[TUGAS TERTULIS 1]
Tentukan apakah tiap pernyataan berikut sesuai dengan teks tentang dana kampanye pilpres di bawah. Jawab ya atau tidak dan kutip kata-kata penentunya dari teks itu persis.
(a) ICW menilai kedua kubu dalam pilpres lalu memenuhi aspek transparansi dan akuntabilitas sumber dana kampanye.
(b) Firdaus Ilyas menjabat sebagai koordinator monitoring anggaran ICW.
(c) Menurut Firdaus Ilyas, sumber dana pasangan Jokowi-JK memiliki lebih banyak kejanggalan daripada pasangan Prabowo-Hatta Rajasa.

[TEKS SUMBER]
* * * * * * *
ICW menyesalkan hasil temuan ini, karena ternyata 2 kubu rival yang berkompetisi di dalam pilpres lalu tidak bisa memenuhi aspek transparansi dan akuntabilitas sumber dana kampanyenya masing-masing. Bahkan ICW berpendapat bahwa bisa saja ketidakterbukaan sumber aliran dana inilah salah satu penyebab bibit-bibit korupsi bagi pemerintahan yang terpilih, dan muncul di kemudian hari.
ICW juga mengindikasikan bahwa para penyumbang dana beridentitas fiktif itu, merupakan pihak-pihak yang memiliki relasi dekat dengan pasangan kandidat.
Pendapatan belanja iklan kampanye yang janggal
Koordinator monitoring anggaran ICW, Firdaus Ilyas memaparkan hasil temuan sumber aliran dana kampanye pada pilpres 2014, dari masing-masing capres-cawapres. Menurutnya, pendapatan belanja iklan kampanye Prabowo-Hatta Rajasa tidak wajar, dan terdapat lebih banyak kejanggalan daripada sumber dana pasangan Jokowi-JK.
* * * * * * *
[DATA TERCATAT]
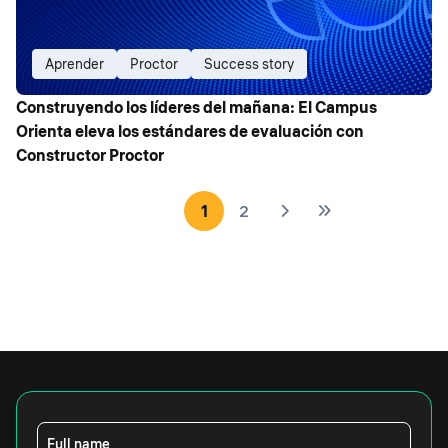
Aprender
Proctor
Success story
Construyendo los líderes del mañana: El Campus
Orienta eleva los estándares de evaluación con
Constructor Proctor
1
2
Full name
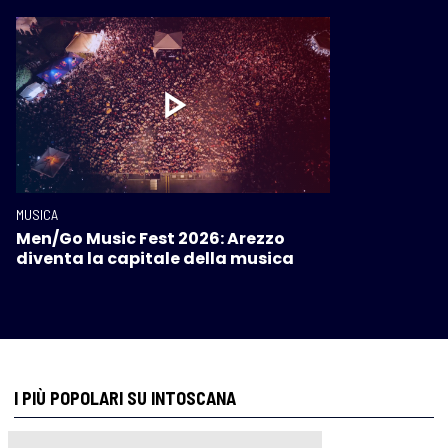
MUSICA
Men/Go Music Fest 2026: Arezzo
diventa la capitale della musica
I PIÙ POPOLARI SU INTOSCANA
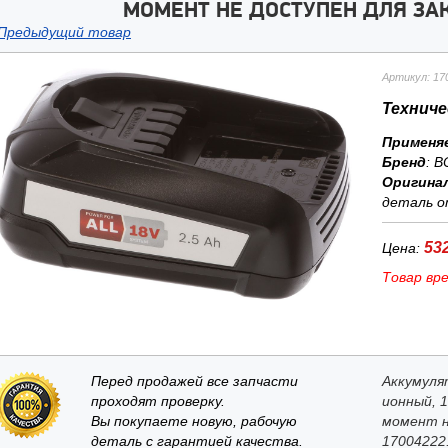
МОМЕНТ НЕ ДОСТУПЕН ДЛЯ ЗАК
Предыдущий товар
Артикул: 17
Техниче
Применя
Бренд
:
B
Оригина
деталь о
532
Цена:
Товар вр
Перед продажей все запчасти
Аккумулят
проходят проверку.
ионный, 
Вы покупаете новую, рабочую
момент н
деталь с гарантией качества.
17004222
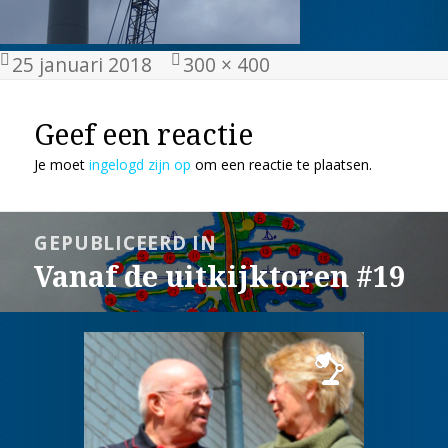
Geplaatst
Volledige
25 januari 2018
300 × 400
op
grootte
Geef een reactie
Je moet
ingelogd zijn op
om een reactie te plaatsen.
Bericht
GEPUBLICEERD IN
navigatie
Vanaf de uitkijktoren #19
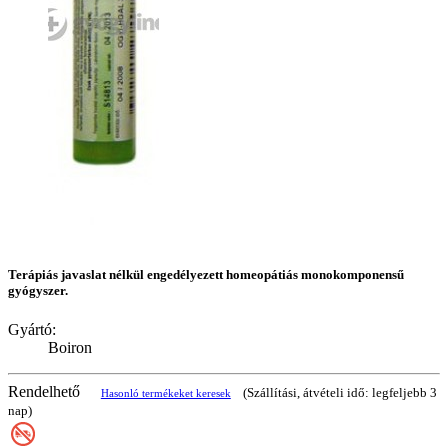
Terápiás javaslat nélkül engedélyezett homeopátiás monokomponensű
gyógyszer.
Gyártó:
Boiron
Rendelhető
(Szállítási, átvételi idő: legfeljebb 3
Hasonló termékeket keresek
nap)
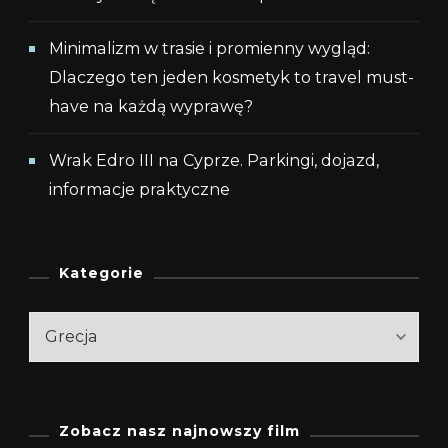
Minimalizm w trasie i promienny wygląd:
Dlaczego ten jeden kosmetyk to travel must-
have na każdą wyprawę?
Wrak Edro III na Cyprze. Parkingi, dojazd,
informacje praktyczne
Kategorie
Kategorie
Zobacz nasz najnowszy film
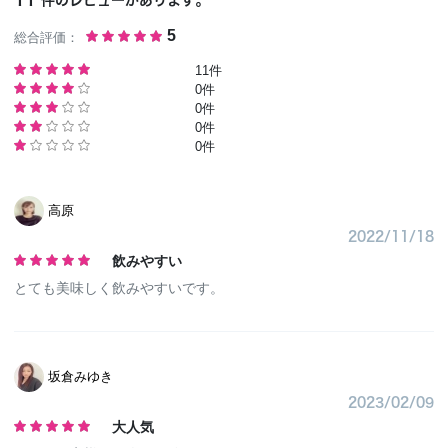
件のレビューがあります。
総合評価：
5
11件
0件
0件
0件
0件
高原
2022/11/18
飲みやすい
とても美味しく飲みやすいです。
坂倉みゆき
2023/02/09
大人気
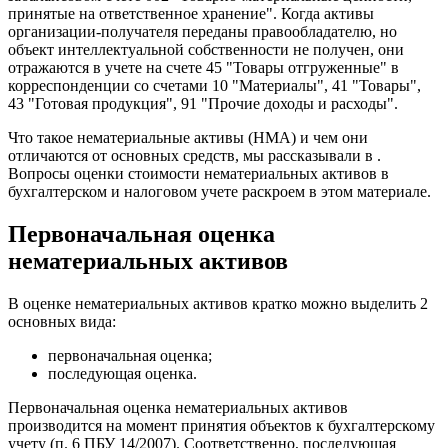
принятые на ответственное хранение". Когда активы
организации-получателя переданы правообладателю, но
объект интеллектуальной собственности не получен, они
отражаются в учете на счете 45 "Товары отгруженные" в
корреспонденции со счетами 10 "Материалы", 41 "Товары",
43 "Готовая продукция", 91 "Прочие доходы и расходы".
Что такое нематериальные активы (НМА) и чем они
отличаются от основных средств, мы рассказывали в .
Вопросы оценки стоимости нематериальных активов в
бухгалтерском и налоговом учете раскроем в этом материале.
Первоначальная оценка
нематериальных активов
В оценке нематериальных активов кратко можно выделить 2
основных вида:
первоначальная оценка;
последующая оценка.
Первоначальная оценка нематериальных активов
производится на момент принятия объектов к бухгалтерскому
учету (п. 6 ПБУ 14/2007). Соответственно, последующая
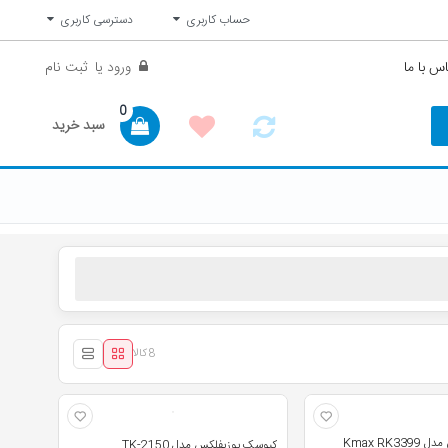
حساب کاربری
دسترسی کاربری
س با ما
ورود
یا
ثبت نام
0
سبد خرید
8 کالا
Kmax RK
کیوسک پوزیفلکس مدل TK-2150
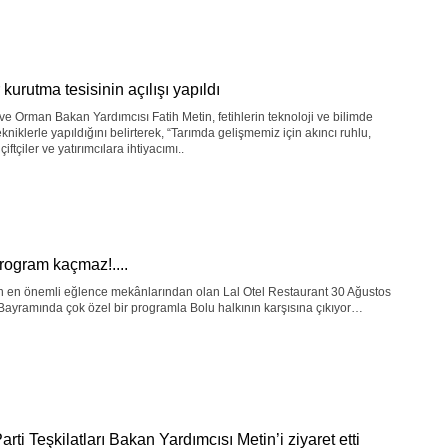
 kurutma tesisinin açılışı yapıldı
ve Orman Bakan Yardımcısı Fatih Metin, fetihlerin teknoloji ve bilimde
ekniklerle yapıldığını belirterek, “Tarımda gelişmemiz için akıncı ruhlu,
iftçiler ve yatırımcılara ihtiyacımı..
rogram kaçmaz!....
in en önemli eğlence mekânlarından olan Lal Otel Restaurant 30 Ağustos
Bayramında çok özel bir programla Bolu halkının karşısına çıkıyor…
rti Teşkilatları Bakan Yardımcısı Metin’i ziyaret etti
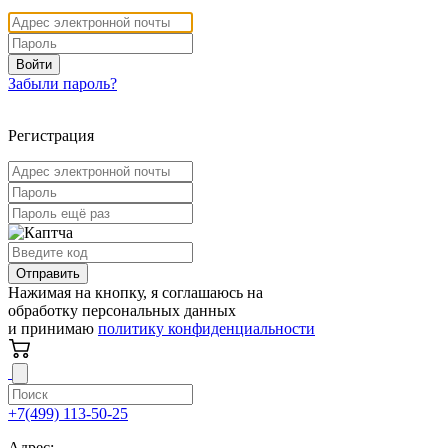
Войти
Забыли пароль?
Регистрация
Отправить
Нажимая на кнопку, я соглашаюсь на
обработку персональных данных
и принимаю
политику конфиденциальности
+7(499) 113-50-25
Адрес:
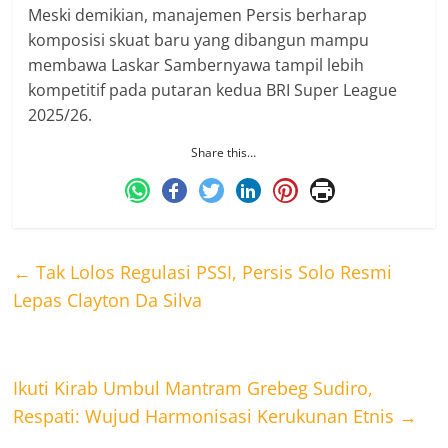
Meski demikian, manajemen Persis berharap
komposisi skuat baru yang dibangun mampu
membawa Laskar Sambernyawa tampil lebih
kompetitif pada putaran kedua BRI Super League
2025/26.
Share this…
←
Tak Lolos Regulasi PSSI, Persis Solo Resmi
Lepas Clayton Da Silva
Ikuti Kirab Umbul Mantram Grebeg Sudiro,
Respati: Wujud Harmonisasi Kerukunan Etnis
→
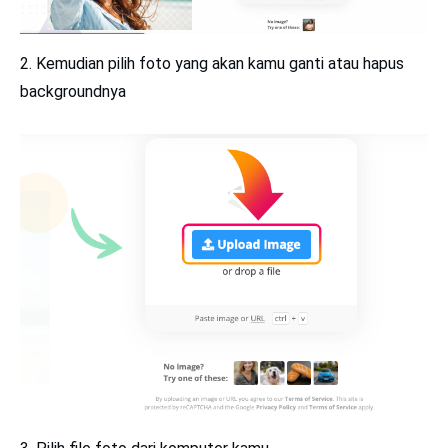
2. Kemudian pilih foto yang akan kamu ganti atau hapus
backgroundnya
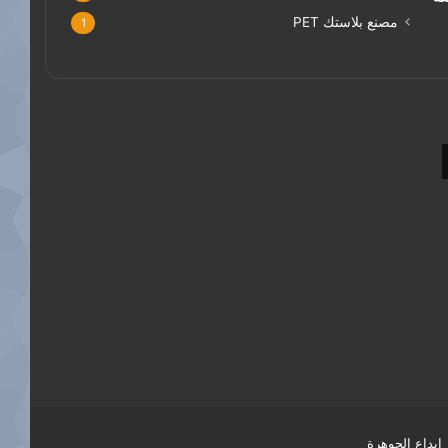
مصنع بلاستك PET
1
ابداع الجوهرة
* * * * * * *
[TUGAS TERTULIS 2]
Ganti "reactie" dengan "opmerking" pada daftar di atas, mulai dari baris pertama daftar sampai dengan baris yang memuat "Vanaf de uitkijktoren #19". Tulis ulang hanya baris-baris tersebut tanpa perubahan lain, dan jangan sertakan gambar dalam jawaban.

[JAWABAN 1]
(a) Tidak: "tidak bisa memenuhi aspek transparansi dan akuntabilitas sumber dana kampanyenya masing-masing"
(b) Ya: "Koordinator monitoring anggaran ICW, Firdaus Ilyas"
(c) Tidak: "terdapat lebih banyak kejanggalan daripada sumber dana pasangan Jokowi-JK"

[JAWABAN 2]
Aprender
Proctor
Success story
Construyendo los líderes del mañana: El Campus
Orienta eleva los estándares de evaluación con
Constructor Proctor
1
2
Full name
MUSICA
Men/Go Music Fest 2026: Arezzo
diventa la capitale della musica
I PIÙ POPOLARI SU INTOSCANA
МОМЕНТ НЕ ДОСТУПЕН ДЛЯ ЗАК
Предыдущий товар
Артикул: 17
Техниче
Применя
Бренд
:
B
Оригина
деталь о
532
Цена:
Товар вр
Перед продажей все запчасти
Аккумулят
проходят проверку.
ионный, 
Вы покупаете новую, рабочую
момент н
деталь с гарантией качества.
17004222
Geplaatst
Volledige
25 januari 2018
300 × 400
op
grootte
Geef een opmerking
Je moet
ingelogd zijn op
om een opmerking te plaatsen.
Bericht
GEPUBLICEERD IN
navigatie
Vanaf de uitkijktoren #19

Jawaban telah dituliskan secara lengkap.